Synonym: acetylsalicylic acid (ASA). Onset: Platelet inhibition: <1 hour (nonenteric-coated tab); 3-4 hours (enteric-coated tab); 20 minutes (when chewing nonenteric- or enteric-coated tab). Duration: Oral: 4-6 hours. Platelet inhibition: Approx 10 days. Pharmacokinetics: Absorption: Rapidly and well absorbed from the gastrointestinal tract (oral). Food reduces the rate but not the extent of absorption. Bioavailability: 50-75%. Time to peak plasma concentration: Nonenteric-coated tab: Approx 1-2 hours (20 minutes when chewed); Enteric-coated tab: 3-4 hours (2 hours when chewed). Distribution: Widely and readily distributed into most body tissues and fluids. Crosses the placenta and enters breast milk. Volume of distribution: 10 L. Plasma protein binding: Aspirin: 33%. Salicylate: 90-95% (<100 mcg/mL concentration); 70-85% (100-400 mcg/mL concentration); 25-60% (>400 mcg/mL concentration). Metabolism: Partially hydrolysed by esterases in the gastrointestinal mucosa to salicylate (active), which is then conjugated in the liver into salicyluric acid, salicyl phenolic glucuronide, salicylic acyl glucuronide, gentisic acid, and gentisuric acid. Excretion: Via urine (75% as salicyluric acid, 10% as salicylic acid, 10% as phenolic glucuronide, 5% as acyl glucuronide). Elimination half-life: Aspirin: 15-20 minutes (plasma concentration).

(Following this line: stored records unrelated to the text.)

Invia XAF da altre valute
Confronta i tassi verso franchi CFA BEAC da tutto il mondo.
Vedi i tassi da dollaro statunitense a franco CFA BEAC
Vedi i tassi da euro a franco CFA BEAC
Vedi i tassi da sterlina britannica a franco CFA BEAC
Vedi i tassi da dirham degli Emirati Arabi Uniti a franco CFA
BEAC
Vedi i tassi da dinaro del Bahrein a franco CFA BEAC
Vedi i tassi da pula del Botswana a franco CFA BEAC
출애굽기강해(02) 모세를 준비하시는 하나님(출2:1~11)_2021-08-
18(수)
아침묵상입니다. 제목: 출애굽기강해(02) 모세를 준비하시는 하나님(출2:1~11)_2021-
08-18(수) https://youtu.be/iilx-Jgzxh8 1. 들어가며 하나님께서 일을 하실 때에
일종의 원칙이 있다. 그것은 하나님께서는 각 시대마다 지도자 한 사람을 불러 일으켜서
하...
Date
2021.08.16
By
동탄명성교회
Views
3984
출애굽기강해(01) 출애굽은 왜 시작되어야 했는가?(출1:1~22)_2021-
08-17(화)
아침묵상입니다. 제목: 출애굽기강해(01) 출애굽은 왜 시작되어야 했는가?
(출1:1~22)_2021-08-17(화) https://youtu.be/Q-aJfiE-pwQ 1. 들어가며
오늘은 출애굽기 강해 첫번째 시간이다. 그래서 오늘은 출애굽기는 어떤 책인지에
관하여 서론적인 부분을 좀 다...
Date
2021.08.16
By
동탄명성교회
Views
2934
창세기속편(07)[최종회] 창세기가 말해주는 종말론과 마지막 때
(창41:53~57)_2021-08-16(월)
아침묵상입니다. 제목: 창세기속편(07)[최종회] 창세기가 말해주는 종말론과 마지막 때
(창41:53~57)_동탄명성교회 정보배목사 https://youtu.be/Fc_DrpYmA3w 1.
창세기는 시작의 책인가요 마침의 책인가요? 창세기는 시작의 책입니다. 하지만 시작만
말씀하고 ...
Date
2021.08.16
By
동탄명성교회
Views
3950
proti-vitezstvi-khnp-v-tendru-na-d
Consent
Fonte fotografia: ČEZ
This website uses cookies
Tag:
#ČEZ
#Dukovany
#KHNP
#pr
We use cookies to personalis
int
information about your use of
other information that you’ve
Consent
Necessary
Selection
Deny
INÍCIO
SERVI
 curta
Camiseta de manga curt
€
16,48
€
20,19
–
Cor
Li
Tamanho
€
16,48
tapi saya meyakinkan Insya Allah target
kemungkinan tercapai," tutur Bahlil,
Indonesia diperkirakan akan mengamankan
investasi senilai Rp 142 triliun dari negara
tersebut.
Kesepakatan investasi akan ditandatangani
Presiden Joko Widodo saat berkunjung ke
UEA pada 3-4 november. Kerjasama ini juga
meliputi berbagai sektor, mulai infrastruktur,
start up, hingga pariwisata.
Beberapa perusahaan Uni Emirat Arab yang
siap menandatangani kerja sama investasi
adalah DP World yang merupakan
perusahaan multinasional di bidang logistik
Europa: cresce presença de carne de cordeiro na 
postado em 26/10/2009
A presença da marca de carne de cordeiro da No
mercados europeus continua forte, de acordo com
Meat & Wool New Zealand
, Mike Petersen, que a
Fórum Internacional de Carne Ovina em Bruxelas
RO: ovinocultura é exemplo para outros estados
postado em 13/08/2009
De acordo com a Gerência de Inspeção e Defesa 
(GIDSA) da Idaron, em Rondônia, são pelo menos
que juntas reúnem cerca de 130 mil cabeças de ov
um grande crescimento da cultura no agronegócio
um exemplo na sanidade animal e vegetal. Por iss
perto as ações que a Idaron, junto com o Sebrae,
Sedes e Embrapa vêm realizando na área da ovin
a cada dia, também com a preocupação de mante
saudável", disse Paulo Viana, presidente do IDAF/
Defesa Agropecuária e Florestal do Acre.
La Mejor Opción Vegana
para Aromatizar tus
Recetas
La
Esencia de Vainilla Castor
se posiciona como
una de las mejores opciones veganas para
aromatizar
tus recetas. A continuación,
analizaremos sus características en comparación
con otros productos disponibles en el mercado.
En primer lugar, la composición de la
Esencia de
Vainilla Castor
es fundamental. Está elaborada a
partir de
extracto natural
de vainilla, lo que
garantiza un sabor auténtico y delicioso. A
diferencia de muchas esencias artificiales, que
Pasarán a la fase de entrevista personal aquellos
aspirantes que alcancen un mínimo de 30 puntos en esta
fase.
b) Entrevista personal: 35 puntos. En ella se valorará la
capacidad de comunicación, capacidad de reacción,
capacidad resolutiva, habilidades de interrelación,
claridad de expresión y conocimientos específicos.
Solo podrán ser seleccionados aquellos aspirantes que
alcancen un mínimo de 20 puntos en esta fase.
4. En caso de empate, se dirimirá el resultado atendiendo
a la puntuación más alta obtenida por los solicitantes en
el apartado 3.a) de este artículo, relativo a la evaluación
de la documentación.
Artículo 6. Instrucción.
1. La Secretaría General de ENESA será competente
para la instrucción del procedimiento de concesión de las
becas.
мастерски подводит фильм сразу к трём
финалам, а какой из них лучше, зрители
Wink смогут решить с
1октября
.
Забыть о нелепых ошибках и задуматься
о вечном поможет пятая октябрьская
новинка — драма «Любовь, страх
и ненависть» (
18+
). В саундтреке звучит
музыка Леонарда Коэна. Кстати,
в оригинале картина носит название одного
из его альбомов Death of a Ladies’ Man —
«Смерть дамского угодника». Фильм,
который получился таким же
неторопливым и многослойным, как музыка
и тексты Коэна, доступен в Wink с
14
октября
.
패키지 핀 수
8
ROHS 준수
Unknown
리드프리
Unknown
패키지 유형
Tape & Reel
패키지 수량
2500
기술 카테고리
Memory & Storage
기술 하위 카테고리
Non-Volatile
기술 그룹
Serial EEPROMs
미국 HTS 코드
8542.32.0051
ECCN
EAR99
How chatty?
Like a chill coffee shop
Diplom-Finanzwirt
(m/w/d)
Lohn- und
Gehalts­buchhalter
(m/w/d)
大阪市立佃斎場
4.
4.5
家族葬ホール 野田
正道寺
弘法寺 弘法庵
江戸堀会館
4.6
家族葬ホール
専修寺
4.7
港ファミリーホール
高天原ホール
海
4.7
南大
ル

Salicylate: Approx 2-3 hours (325 mg dose); 15-30 hours (high doses).
Tab/cap/caplets: Store below 30°C. Rectal supp: Store between 2-15°C. Do not freeze. Storage recommendations may vary among countries or individual products. Refer to specific product guidelines.
N02BA01 - acetylsalicylic acid ; Belongs to the class of salicylic acids and derivatives agents. Used to relieve pain and fever. B01AC06 - acetylsalicylic acid ; Belongs to the class of platelet aggregation inhibitors excluding heparin. Used in the treatment of thrombosis.